We know that our experience will be an embodied one (Job 19:26; 1 Cor. 15:42–49; Phil. 3:21; 1 John 3:2). We will not float about like ghosts. Our experience will also be personal and relational. We will not lose our identity or be absorbed into a divine “Other,” but each of us will continue to possess our individual consciousness and soul. If the scenes described in the early chapters of the book of Revelation are any indication, we will recall our past experience and will worship in community with other believers (Rev. 6:9–10; 7:9–10).

Out of the ashes of the old world a new and better paradise will be created. It will have some of the features of the old. For example, the tree of life will be there (Rev. 2:7; 22:2, 14). But there will also be significant differences. There will no longer be any night. The light of the sun will not be necessary in this new world. God’s servants will reign forever (Rev. 22:5). Our relationships will continue but they will change, since we will no longer marry “but will be like the angels in heaven” (Matt. 22:30).

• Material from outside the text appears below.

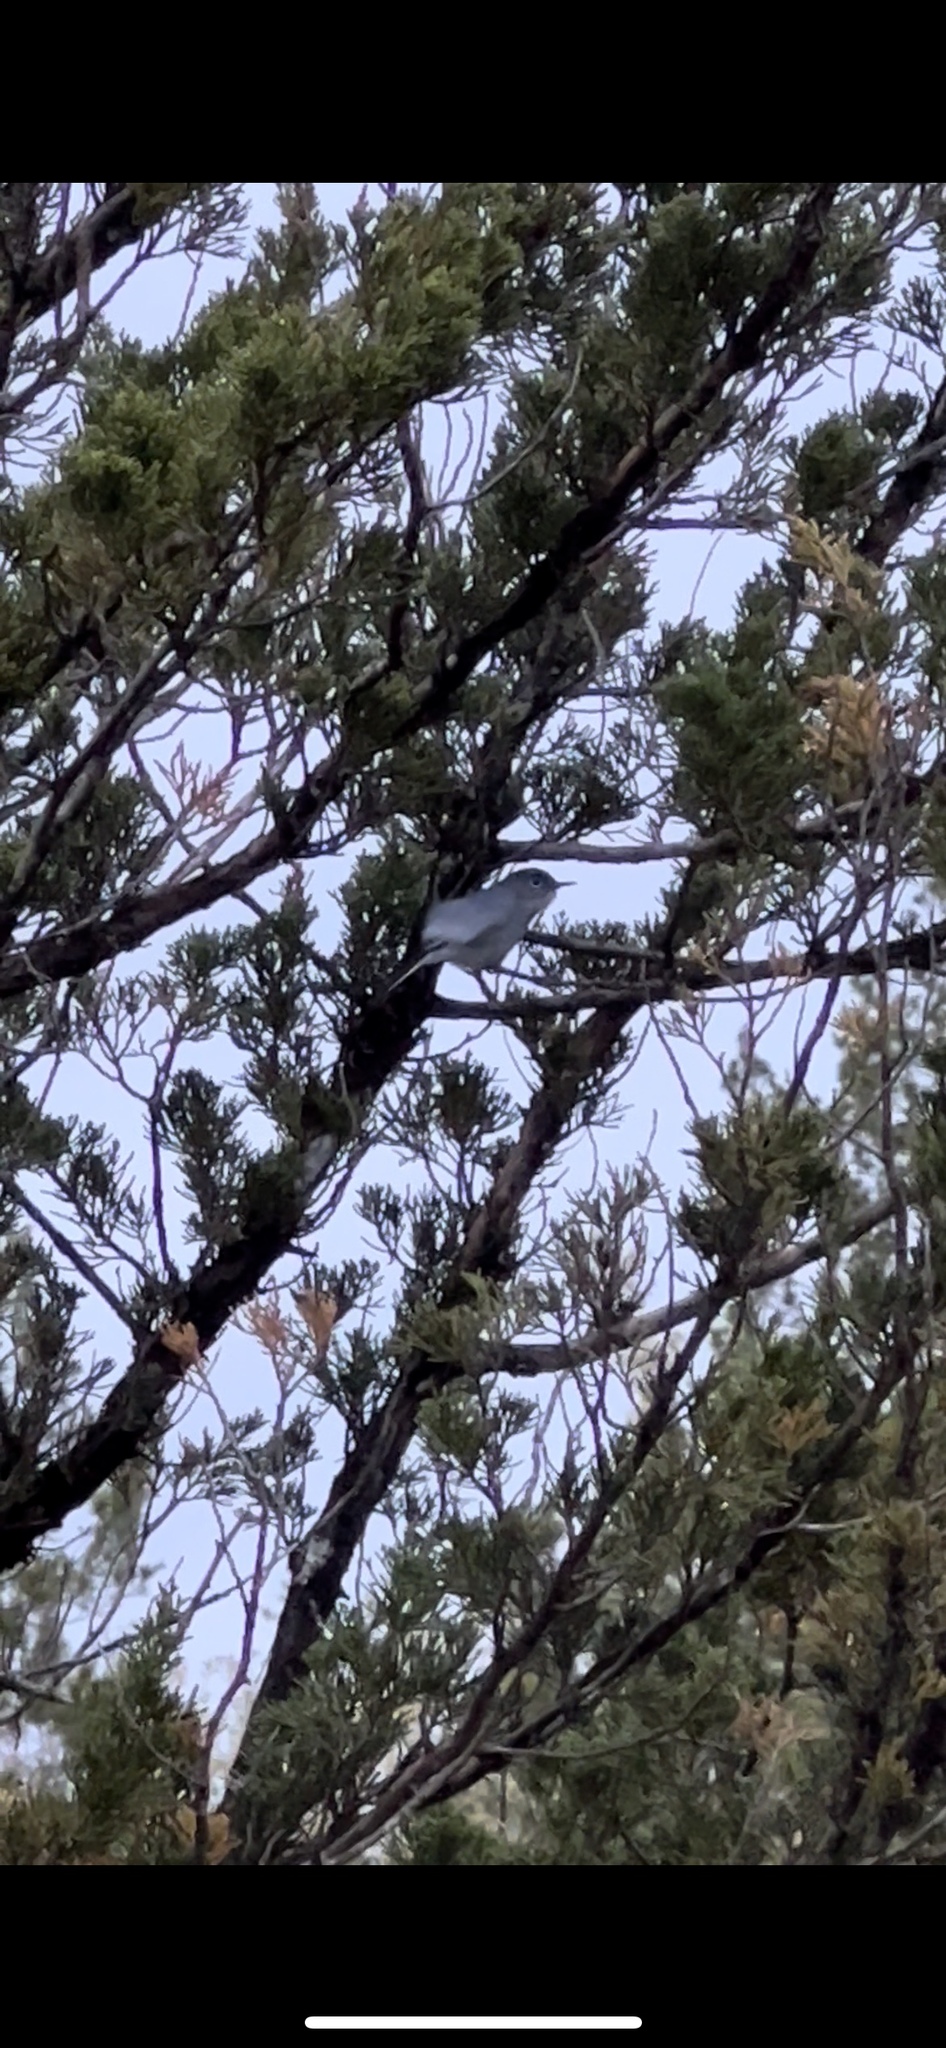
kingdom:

Beyond this, relatively little is known. We can guess, perhaps, but we cannot know for certain what our experience will be like.

However, if heavenly experience surpasses earthly, as Jesus implied in his remark to Nicodemus in John 3:12, then we can be certain that it will be far better than anything we can hope or dream. If “our present sufferings are not worth comparing with the glory that will be revealed in us” (Rom. 8:18), then neither are our present joys or pleasures.